Grant Bosse:Okay, I admit it, I believed the wrong polls
As the poet, philosopher and Texas Gov. Rick Perry so eloquently said, “Oops!”
The art of punditry is the ability to fit any new evidence into your pre-existing narrative. That’s how the same people who warned us about the coming ice age are now leading the global warming bandwagon. And how Dick Morris still gets paid to talk on television.
So let me start with what I got wrong about the 2012 elections. I said that either the national polls or the state polls would be proved very wrong. I trusted the national polls. I’d like to think I trusted them because Gallup and Pew have a decades-long track record of reliability, and not just because Rasmussen was whispering sweet nothings into my ear. The national polls were showing Mitt Romney with a huge lead among independents and a far more excited partisan base than President Obama.
The state-level polls showing Obama ahead relied on a universe of voters that looked a lot more like the 2008 Democratic high tide than the neutral or marginally Republican turnout that the national polls projected. The state polls were right. I was wrong.

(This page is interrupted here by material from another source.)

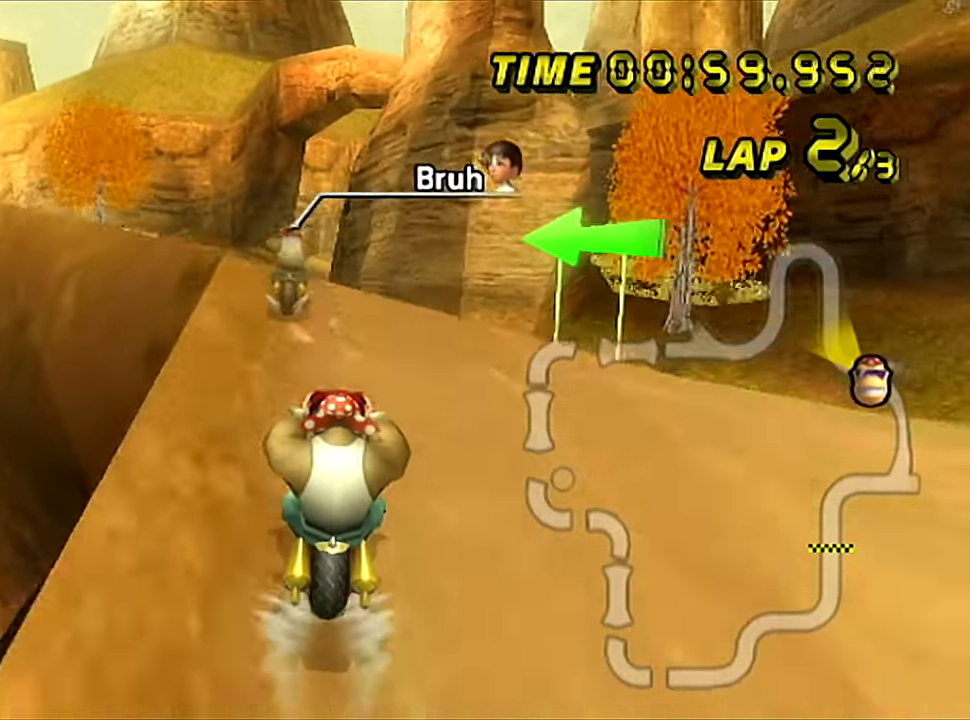
{"buttons": ["A"], "left_stick": "center", "events": []}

I have long discounted the effectiveness of Get Out The Vote, or GOTV, operations in political campaigns. Knock and drag efforts and those really annoying last-minute phone calls might bring out a few extra voters but never made a difference if your candidate was going to win or lose by three points. The Obama For America database seems to have changed that.
The Obama GOTV effort was built on four years of data built on top of the 2008
campaign. OFA took every speck of publicly available data, including the wealth of information we share about ourselves online, to determine who was most likely to pull the lever for Obama, and what issues were most likely to motivate them.

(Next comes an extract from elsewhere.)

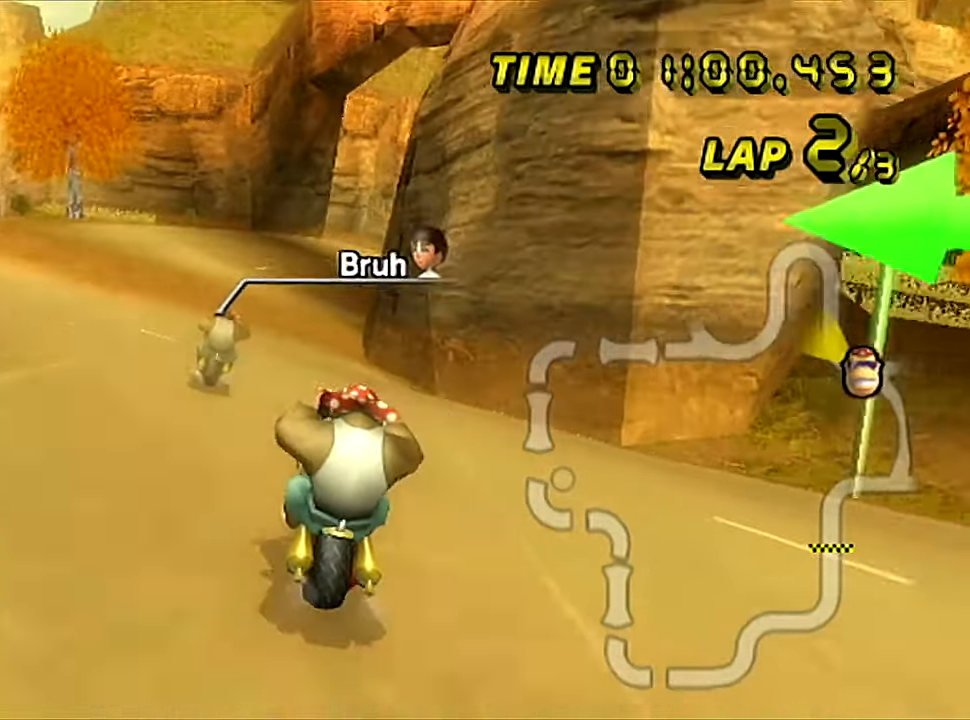
{"buttons": ["A", "B"], "left_stick": "center", "events": [[333, "B", "down"]]}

Romney’s much-ballyhooed Orca voter-tracking system was a generation behind the cutting edge, and never stress tested to make sure it would actually work. The bad data coming out of Orca fed the Romney campaign’s belief that they had made up ground in early voting states, were slightly ahead across the swing states and within striking distance in Pennsylvania and Wisconsin.
The decision to expand the map rather than concentrate on Ohio made sense, if their data was right.
It wasn’t, and it turns out they weren’t ahead in Florida or Virginia either.
After a campaign, we tend to credit every winner as a political genius and every loser as incompetent. But this year, each candidate ran the race he wanted to run. Obama ran as if there were no undecided voters out there and focused his campaign on narrow issues that motivated low-propensity voters.
I think that taxpayer subsidies for Big Bird and birth control pills are ridiculously unimportant compared to the prospect of a nuclear Iran or the possibility of sliding back into recession.
But I don’t get to decide what motivates left-leaning voters who sometimes, but don’t always, vote.
Romney pointed out that in the closing days, the Obama campaign was focusing on smaller and smaller things. Romney tried to win the argument. Obama tried to win the election.
Those are some of the things I learned last week. Cable news is full of talking heads conducting an autopsy of the Romney campaign and claiming to know how the Republican Party can rebuild itself.
They’ll blame New Jersey Gov. Chris Christie for hugging the president or Republican vice presidential nominee Paul Ryan for scaring old people.
They’ll tell you the GOP needs to stop nominating establishment moderates or right-wing radicals. They’ll say Republicans need to cater to Hispanics on immigration, or stop fighting the culture war.
Maybe they’re right. But is their advice any different from what they were saying last week?
As we mark the Eleventh Day of the Eleventh Month, I also would like to include a quick note in honor of our veterans. They fought for our right to choose our own government, and the peaceful transition of power we’ll see over the next two months is a remarkable testament to their service and sacrifice. Thanks, Dad.
(Grant Bosse is vice president for media for the Josiah Bartlett Center for Public Policy, a free-market think tank based in Concord.)